Several years ago, a friend said to me, “Everybody that’s your skin folks is not your kin folks."
They were right. And nothing became clearer to me than when I saw professional basketball greats, Charles Barkley and Shaquille ‘O’Neal side with the prosecutor in the Breonna Taylor case in Louisville, Ky., a few days ago.
I had the opportunity to sit on the grand jury a few years ago and I was shocked to learn how easy it is for a prosecutor to convince people that a defendant should be handed over for trial, especially a Black man. I was the only one who bothered to ask questions. Everybody else simply went along with whatever the prosecutor wanted. Yes, there were other Blacks in the room, but they said nothing. Everybody that is your skin folks is not your kin folks.
As I listened to the basketball greats, it was obvious to me that they were not a part of the people in Montgomery, Ala., in 1955 who walked for 381 days in the sunshine and the rain until the buses were desegregated They were not in Birmingham in 1963 when Eugene “Bull” Connor was turned into a steer, and the walls of segregation in public accusations came tumbling down.
They were not in Selma, Ala., when John Lewis and Hosea Williams led hundreds of people across the Edmund Pettis bridge and into a sea of state troopers and were beaten back to Brown Chapel Church.

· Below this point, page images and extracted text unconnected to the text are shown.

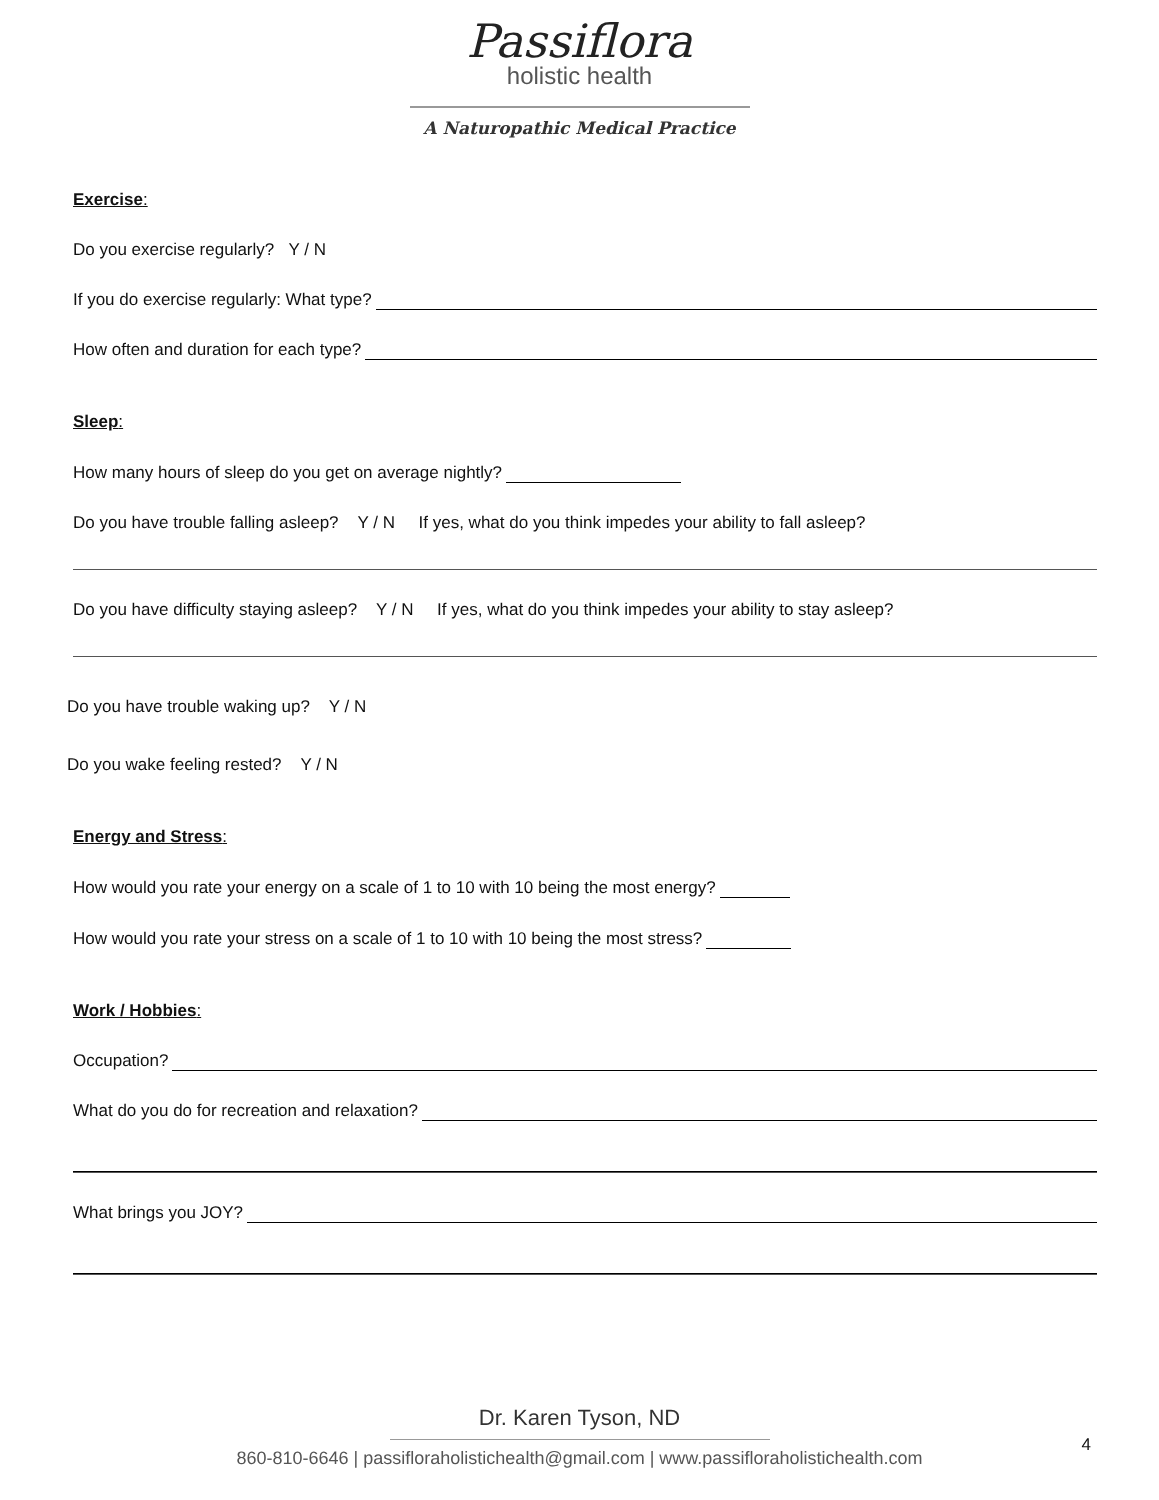Passiflora
holistic health
A Naturopathic Medical Practice
Exercise:
Do you exercise regularly? Y / N
If you do exercise regularly: What type?
How often and duration for each type?
Sleep:
How many hours of sleep do you get on average nightly?
Do you have trouble falling asleep? Y / N If yes, what do you think impedes your ability to fall asleep?
Do you have difficulty staying asleep? Y / N If yes, what do you think impedes your ability to stay asleep?
Do you have trouble waking up? Y / N
Do you wake feeling rested? Y / N
Energy and Stress:
How would you rate your energy on a scale of 1 to 10 with 10 being the most energy?
How would you rate your stress on a scale of 1 to 10 with 10 being the most stress?
Work / Hobbies:
Occupation?
What do you do for recreation and relaxation?
What brings you JOY?
Dr. Karen Tyson, ND
860-810-6646 | passifloraholistichealth@gmail.com | www.passifloraholistichealth.com
4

The professional basketball players were not on the lonely highway in Mississippi when Martin Luther King, Stokely Carmichael and others joined their friend, James Meredith, in his walk against fear and was shot down. They were obviously not in Minneapolis this year when a white police officer had his knee on George Floyd’s neck, as he called for his dead mother
They were obviously not in Memphis, Tenn., when several garbage workers told Mayor Loeb that they were men, and only wanted a decent wage. They were making only 75 cents an hour and could not take care of their families.

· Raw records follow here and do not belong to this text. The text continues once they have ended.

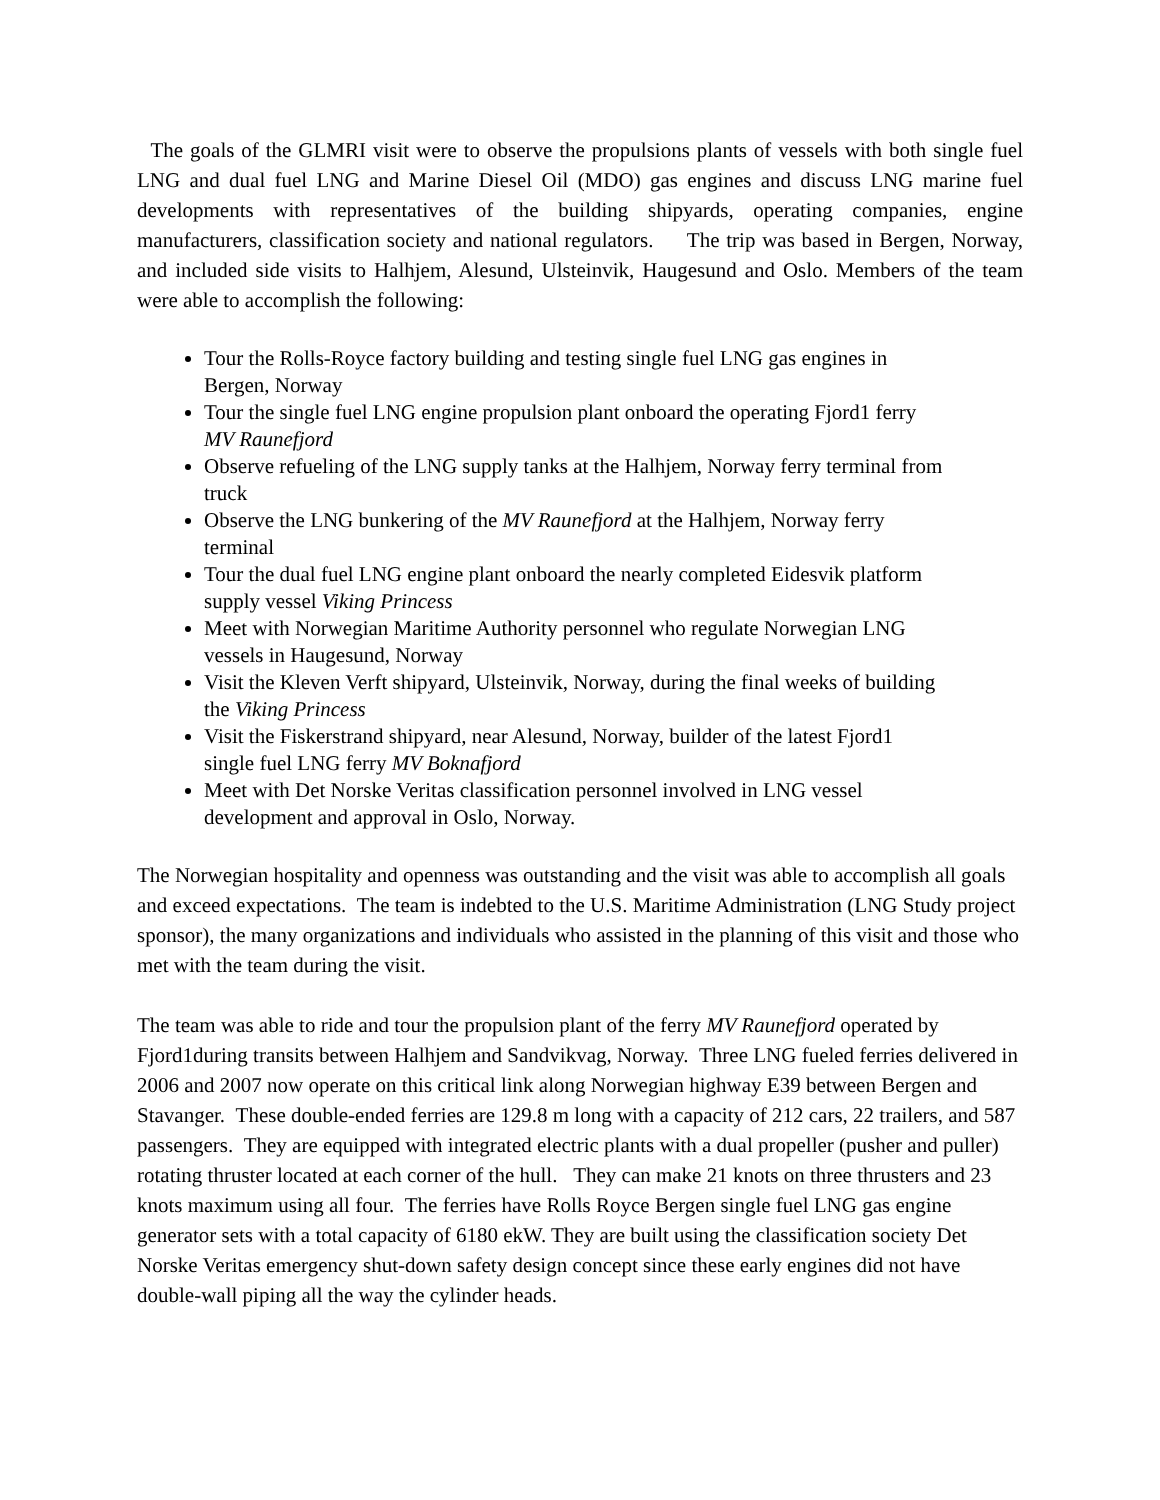The goals of the GLMRI visit were to observe the propulsions plants of vessels with both single fuel LNG and dual fuel LNG and Marine Diesel Oil (MDO) gas engines and discuss LNG marine fuel developments with representatives of the building shipyards, operating companies, engine manufacturers, classification society and national regulators. The trip was based in Bergen, Norway, and included side visits to Halhjem, Alesund, Ulsteinvik, Haugesund and Oslo. Members of the team were able to accomplish the following:
Tour the Rolls-Royce factory building and testing single fuel LNG gas engines in Bergen, Norway
Tour the single fuel LNG engine propulsion plant onboard the operating Fjord1 ferry MV Raunefjord
Observe refueling of the LNG supply tanks at the Halhjem, Norway ferry terminal from truck
Observe the LNG bunkering of the MV Raunefjord at the Halhjem, Norway ferry terminal
Tour the dual fuel LNG engine plant onboard the nearly completed Eidesvik platform supply vessel Viking Princess
Meet with Norwegian Maritime Authority personnel who regulate Norwegian LNG vessels in Haugesund, Norway
Visit the Kleven Verft shipyard, Ulsteinvik, Norway, during the final weeks of building the Viking Princess
Visit the Fiskerstrand shipyard, near Alesund, Norway, builder of the latest Fjord1 single fuel LNG ferry MV Boknafjord
Meet with Det Norske Veritas classification personnel involved in LNG vessel development and approval in Oslo, Norway.
The Norwegian hospitality and openness was outstanding and the visit was able to accomplish all goals and exceed expectations. The team is indebted to the U.S. Maritime Administration (LNG Study project sponsor), the many organizations and individuals who assisted in the planning of this visit and those who met with the team during the visit.
The team was able to ride and tour the propulsion plant of the ferry MV Raunefjord operated by Fjord1during transits between Halhjem and Sandvikvag, Norway. Three LNG fueled ferries delivered in 2006 and 2007 now operate on this critical link along Norwegian highway E39 between Bergen and Stavanger. These double-ended ferries are 129.8 m long with a capacity of 212 cars, 22 trailers, and 587 passengers. They are equipped with integrated electric plants with a dual propeller (pusher and puller) rotating thruster located at each corner of the hull. They can make 21 knots on three thrusters and 23 knots maximum using all four. The ferries have Rolls Royce Bergen single fuel LNG gas engine generator sets with a total capacity of 6180 ekW. They are built using the classification society Det Norske Veritas emergency shut-down safety design concept since these early engines did not have double-wall piping all the way the cylinder heads.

They were not in Money, Miss., in 1955 when 14-year-old Emmett Till was murdered and his body was found floating in the Tallahatchie River with a 200-pound gin fan around his neck, and his mother demanded that his coffin remain open in Chicago so that the world could see what they did to her boy.

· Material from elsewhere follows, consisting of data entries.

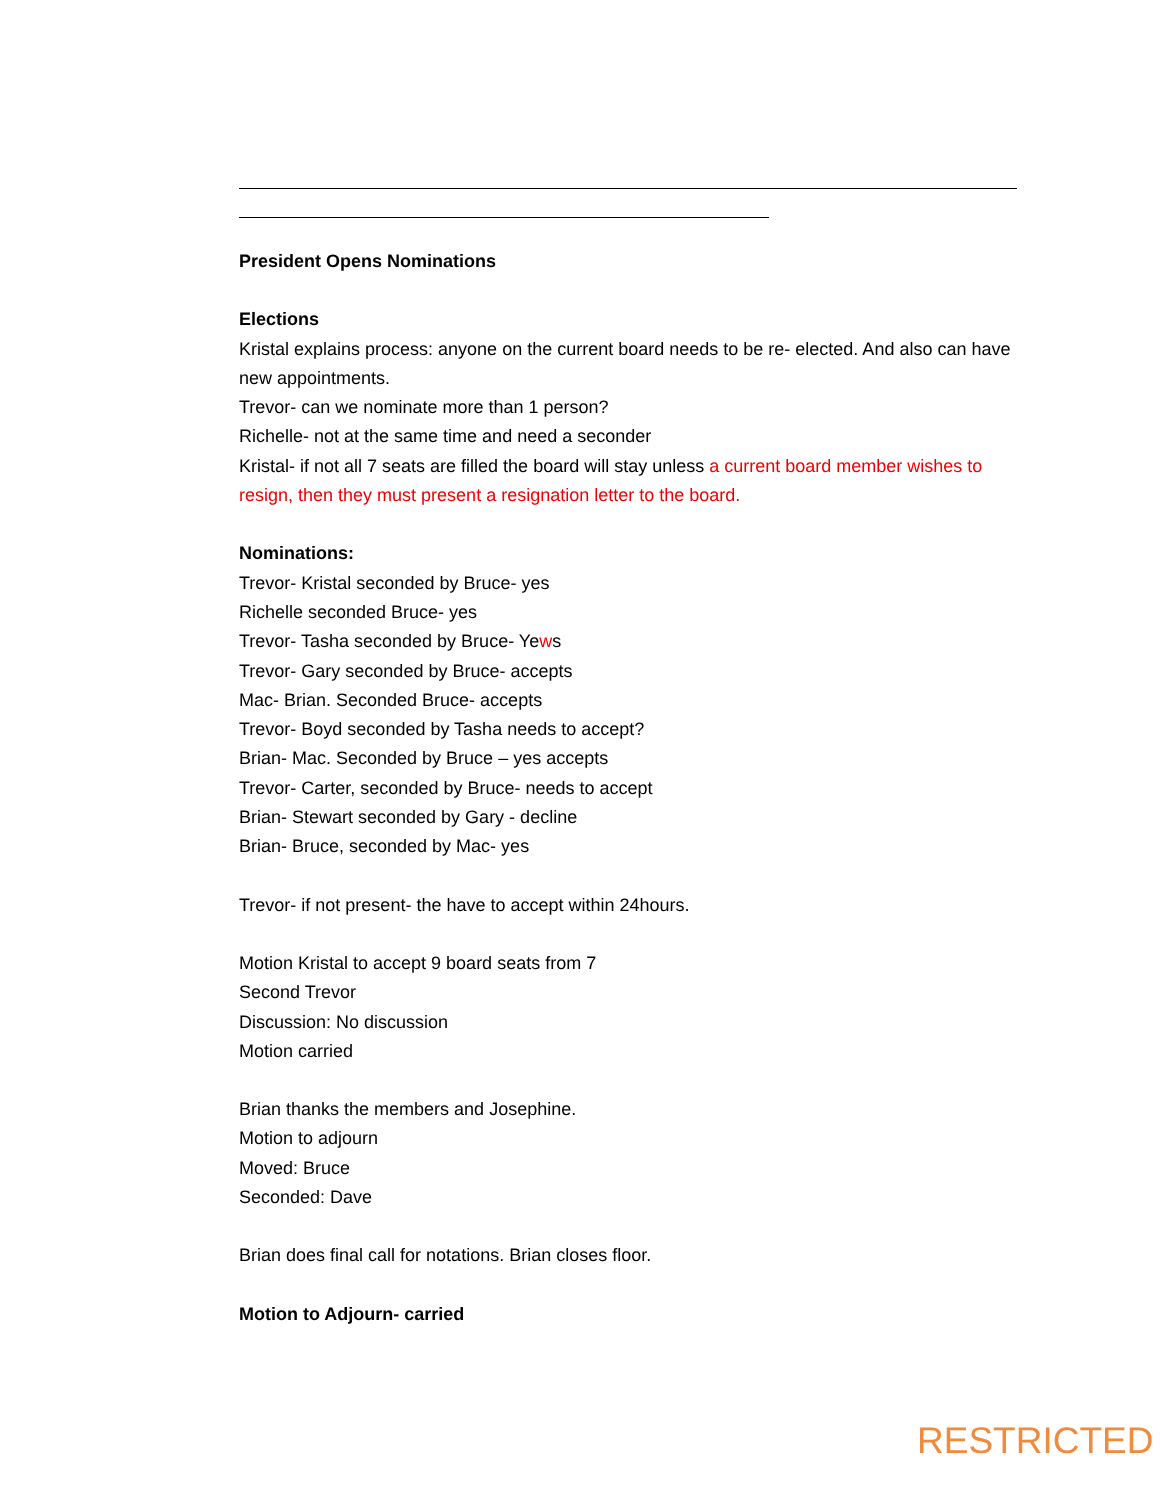President Opens Nominations
Elections
Kristal explains process: anyone on the current board needs to be re- elected. And also can have new appointments.
Trevor- can we nominate more than 1 person?
Richelle- not at the same time and need a seconder
Kristal- if not all 7 seats are filled the board will stay unless a current board member wishes to resign, then they must present a resignation letter to the board.
Nominations:
Trevor- Kristal seconded by Bruce- yes
Richelle seconded Bruce- yes
Trevor- Tasha seconded by Bruce- Yews
Trevor- Gary seconded by Bruce- accepts
Mac- Brian. Seconded Bruce- accepts
Trevor- Boyd seconded by Tasha needs to accept?
Brian- Mac. Seconded by Bruce – yes accepts
Trevor- Carter, seconded by Bruce- needs to accept
Brian- Stewart seconded by Gary - decline
Brian- Bruce, seconded by Mac- yes
Trevor- if not present- the have to accept within 24hours.
Motion Kristal to accept 9 board seats from 7
Second Trevor
Discussion: No discussion
Motion carried
Brian thanks the members and Josephine.
Motion to adjourn
Moved: Bruce
Seconded: Dave
Brian does final call for notations. Brian closes floor.
Motion to Adjourn- carried
RESTRICTED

The professional basketball players were obviously not in Memphis in 1968 when Martin Luther King was assassinated on the balcony of the Lorraine Motel, and thousands of his followers rebelled in the streets.
They were not in Sanford, Fla., when Trayvon Martin was killed by George Zimmerman, when George Zimmermann was told to stay in his car, but he followed Trayvon, who was unarmed, walking in his father’s neighborhood, then shot and killed him, claiming it was self-defense. Your skin folks are not always your kin folks.
I am the son of slaves. Therefore, my skin folks will forever be my kin folks.
Floyd Rose is senior servant of Serenity Church.